Texto proporcionado
==================================================

Redescubrir el cine: El espíritu aventurero
Cuando acudí hace ya algunos años por primera vez a un Festival de Cine lo que más me sorprendió fue la intensidad con la que recuperé una sensación que creía perdida entre las brumas de mi infancia, esa sensación de estar descubriendo algo nuevo, de penetrar en un territorio virgen con poco más que unas breves indicaciones pero sin saber a ciencia cierta hacia donde encaminaba mis pasos, donde me llevarían las imágenes que aparecían en la pantalla.
Verán ustedes, una de las maldiciones que conlleva sentir una enorme pasión por el cine hasta el punto de ejercer la crítica o el simple periodismo cinematográfico consiste en que uno ha de estar muy puesto en la actualidad. El número del filmes que saturan el mercado y la desmesurada cantidad de información sobre las distintas películas obliga a hacerse una idea a priori del producto fílmico que se va a ver, mediatiza de forma increíble las expectativas y, en fin, hace que se pierda eso tan valioso de acudir a la sala de cine con poco más que unos mínimos apuntes y la mente completamente abierta a nuevas experiencias.
Los festivales de cine son el territorio idóneo para, ya adultos, recuperar esas sensaciones. Máxime si, como es el caso, nos encontramos ante un verdadero Festival de cine Inédito en el que los siete títulos de la Sección Oficial aun no se han estrenado en las salas comerciales de nuestro país. Como Director de Programación mi objetivo es, además de asegurarme de la calidad y variedad de los distintos títulos, transmitir el entusiasmo y la pasión que siento cada vez que me siento en la butaca de cualquiera de los festivales a los que acudo cada año, sin ideas preconcebidas, esperando emocionarme, ser sorprendido con historias originales, disfrutar del cine en su estado más puro, como debería ser siempre.

==================================================

Qué se pide
Según el texto sobre el cine, ¿cuántos títulos componen la Sección Oficial del festival?

(Ítems de un conjunto de datos)
==================================================

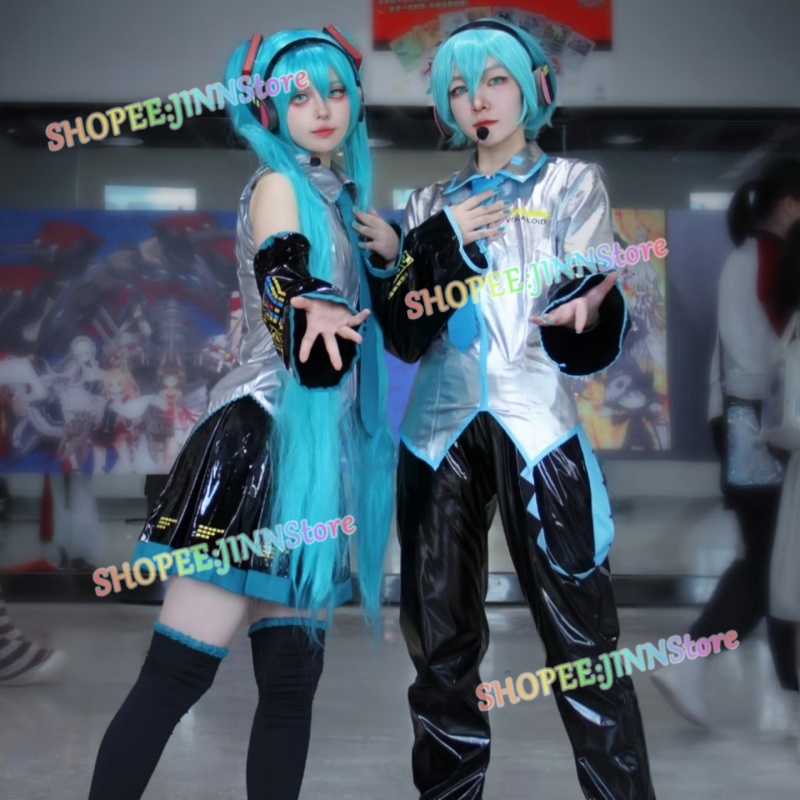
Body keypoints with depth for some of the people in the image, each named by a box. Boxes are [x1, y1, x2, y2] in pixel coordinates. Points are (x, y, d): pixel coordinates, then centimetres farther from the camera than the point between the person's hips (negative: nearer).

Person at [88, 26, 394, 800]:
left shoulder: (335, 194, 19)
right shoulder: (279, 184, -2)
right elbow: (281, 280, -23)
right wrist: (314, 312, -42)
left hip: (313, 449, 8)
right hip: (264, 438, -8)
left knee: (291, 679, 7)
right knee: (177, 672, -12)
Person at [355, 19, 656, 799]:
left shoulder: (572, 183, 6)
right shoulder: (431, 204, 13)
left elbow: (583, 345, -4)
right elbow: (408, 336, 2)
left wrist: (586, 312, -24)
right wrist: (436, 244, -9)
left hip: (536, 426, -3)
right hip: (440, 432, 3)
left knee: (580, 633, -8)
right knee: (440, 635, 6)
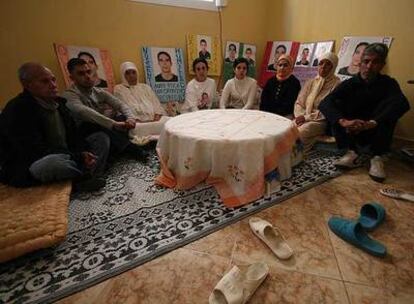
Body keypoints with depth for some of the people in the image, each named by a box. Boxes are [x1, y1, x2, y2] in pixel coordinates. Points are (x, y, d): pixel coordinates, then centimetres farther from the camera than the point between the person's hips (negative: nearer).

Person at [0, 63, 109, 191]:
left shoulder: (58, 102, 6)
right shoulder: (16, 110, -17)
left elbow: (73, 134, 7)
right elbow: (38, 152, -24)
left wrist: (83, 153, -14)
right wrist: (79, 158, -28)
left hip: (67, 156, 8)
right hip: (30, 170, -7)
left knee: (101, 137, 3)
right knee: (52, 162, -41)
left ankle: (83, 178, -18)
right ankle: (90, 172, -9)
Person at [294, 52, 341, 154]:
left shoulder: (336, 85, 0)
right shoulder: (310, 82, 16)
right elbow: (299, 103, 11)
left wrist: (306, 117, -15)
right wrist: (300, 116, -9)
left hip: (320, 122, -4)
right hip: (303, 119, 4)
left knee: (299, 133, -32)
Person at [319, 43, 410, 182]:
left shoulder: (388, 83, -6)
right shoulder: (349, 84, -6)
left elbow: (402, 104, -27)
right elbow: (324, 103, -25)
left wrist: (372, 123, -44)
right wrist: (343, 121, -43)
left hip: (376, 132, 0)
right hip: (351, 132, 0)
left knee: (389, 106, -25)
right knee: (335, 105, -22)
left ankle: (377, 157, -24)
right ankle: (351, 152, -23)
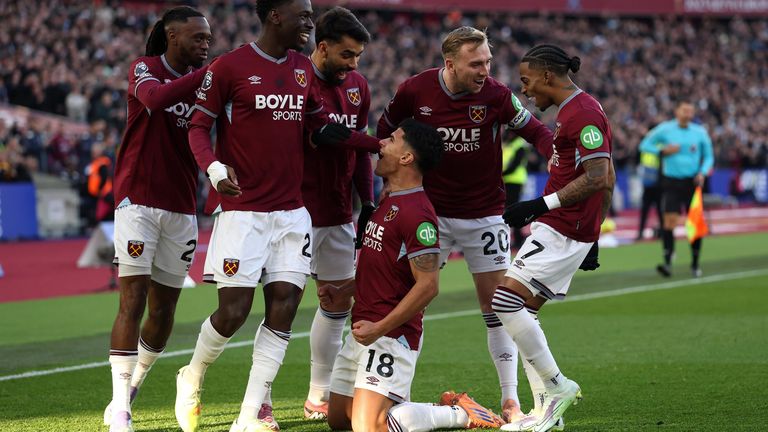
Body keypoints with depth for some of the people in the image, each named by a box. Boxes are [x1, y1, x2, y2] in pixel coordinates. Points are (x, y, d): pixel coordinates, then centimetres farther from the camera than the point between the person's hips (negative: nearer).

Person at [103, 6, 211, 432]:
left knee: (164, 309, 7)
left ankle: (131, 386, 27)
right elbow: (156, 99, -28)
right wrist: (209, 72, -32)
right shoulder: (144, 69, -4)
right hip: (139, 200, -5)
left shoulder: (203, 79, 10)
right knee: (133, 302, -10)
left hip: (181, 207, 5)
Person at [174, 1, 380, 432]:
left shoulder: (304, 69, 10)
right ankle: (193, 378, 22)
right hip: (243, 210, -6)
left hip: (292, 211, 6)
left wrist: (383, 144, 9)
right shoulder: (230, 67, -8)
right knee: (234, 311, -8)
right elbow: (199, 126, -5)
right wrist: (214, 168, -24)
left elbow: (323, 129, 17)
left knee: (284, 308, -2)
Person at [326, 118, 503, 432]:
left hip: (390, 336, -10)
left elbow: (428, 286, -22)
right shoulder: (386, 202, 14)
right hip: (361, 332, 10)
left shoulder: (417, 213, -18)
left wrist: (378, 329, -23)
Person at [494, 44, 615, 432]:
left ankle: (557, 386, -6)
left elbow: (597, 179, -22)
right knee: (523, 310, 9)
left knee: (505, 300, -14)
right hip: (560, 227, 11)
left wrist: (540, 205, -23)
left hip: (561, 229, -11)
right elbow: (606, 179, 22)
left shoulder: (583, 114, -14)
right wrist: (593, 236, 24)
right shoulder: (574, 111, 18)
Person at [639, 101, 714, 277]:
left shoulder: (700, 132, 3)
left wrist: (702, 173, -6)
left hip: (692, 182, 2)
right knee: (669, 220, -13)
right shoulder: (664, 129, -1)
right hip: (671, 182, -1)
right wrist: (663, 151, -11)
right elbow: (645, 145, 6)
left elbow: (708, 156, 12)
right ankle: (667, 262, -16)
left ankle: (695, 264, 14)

==================================================

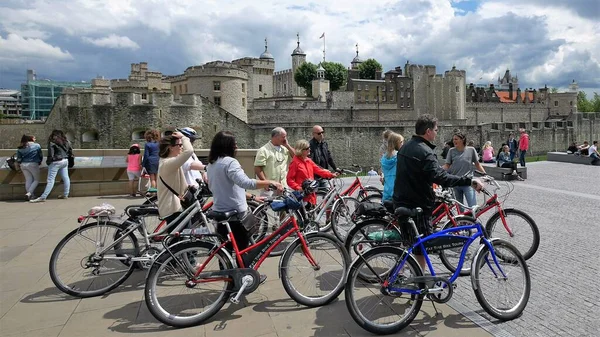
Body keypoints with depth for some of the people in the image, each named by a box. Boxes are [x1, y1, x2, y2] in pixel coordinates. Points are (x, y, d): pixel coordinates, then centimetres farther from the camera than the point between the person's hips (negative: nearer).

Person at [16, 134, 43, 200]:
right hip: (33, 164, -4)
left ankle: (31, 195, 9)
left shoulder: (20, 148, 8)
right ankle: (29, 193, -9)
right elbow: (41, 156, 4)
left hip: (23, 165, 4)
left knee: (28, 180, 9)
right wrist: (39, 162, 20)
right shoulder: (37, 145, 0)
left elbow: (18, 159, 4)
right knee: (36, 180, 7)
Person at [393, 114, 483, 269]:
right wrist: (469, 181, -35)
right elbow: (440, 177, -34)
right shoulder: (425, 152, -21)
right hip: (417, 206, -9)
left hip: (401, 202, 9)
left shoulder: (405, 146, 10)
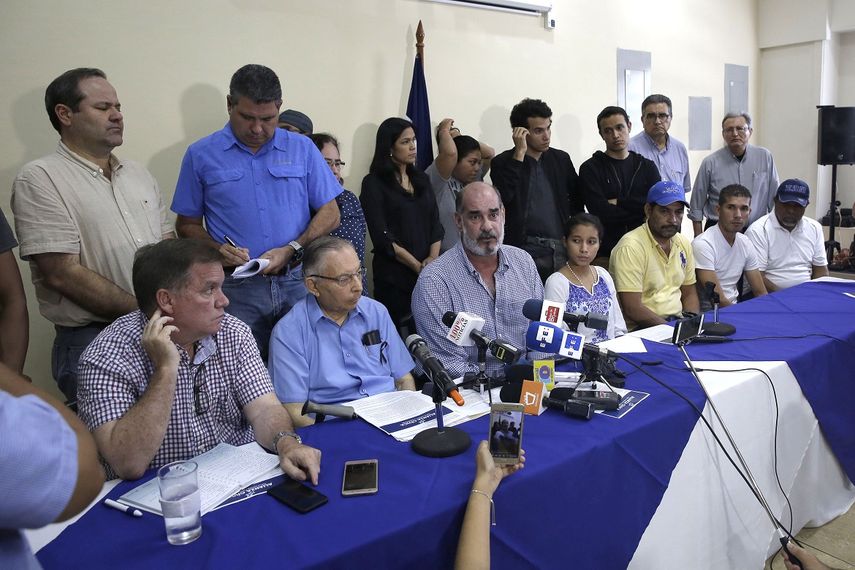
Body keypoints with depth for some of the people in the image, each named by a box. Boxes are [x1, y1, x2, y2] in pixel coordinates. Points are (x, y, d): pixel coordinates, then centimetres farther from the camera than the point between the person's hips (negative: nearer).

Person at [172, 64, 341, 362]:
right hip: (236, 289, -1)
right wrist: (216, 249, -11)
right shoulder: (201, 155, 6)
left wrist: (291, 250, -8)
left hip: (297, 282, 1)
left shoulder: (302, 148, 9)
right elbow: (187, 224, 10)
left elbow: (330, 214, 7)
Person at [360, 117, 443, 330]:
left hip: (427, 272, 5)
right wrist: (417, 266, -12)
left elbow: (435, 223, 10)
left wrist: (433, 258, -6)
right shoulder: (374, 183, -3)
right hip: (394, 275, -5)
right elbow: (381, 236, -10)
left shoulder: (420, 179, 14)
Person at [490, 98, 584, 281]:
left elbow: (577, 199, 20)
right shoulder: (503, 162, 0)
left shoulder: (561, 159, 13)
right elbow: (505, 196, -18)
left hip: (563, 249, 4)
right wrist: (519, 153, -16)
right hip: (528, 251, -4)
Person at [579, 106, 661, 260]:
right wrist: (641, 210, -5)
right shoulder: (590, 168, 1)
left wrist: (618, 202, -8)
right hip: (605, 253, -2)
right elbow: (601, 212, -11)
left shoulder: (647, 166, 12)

==================================================

Solución
Siete títulos.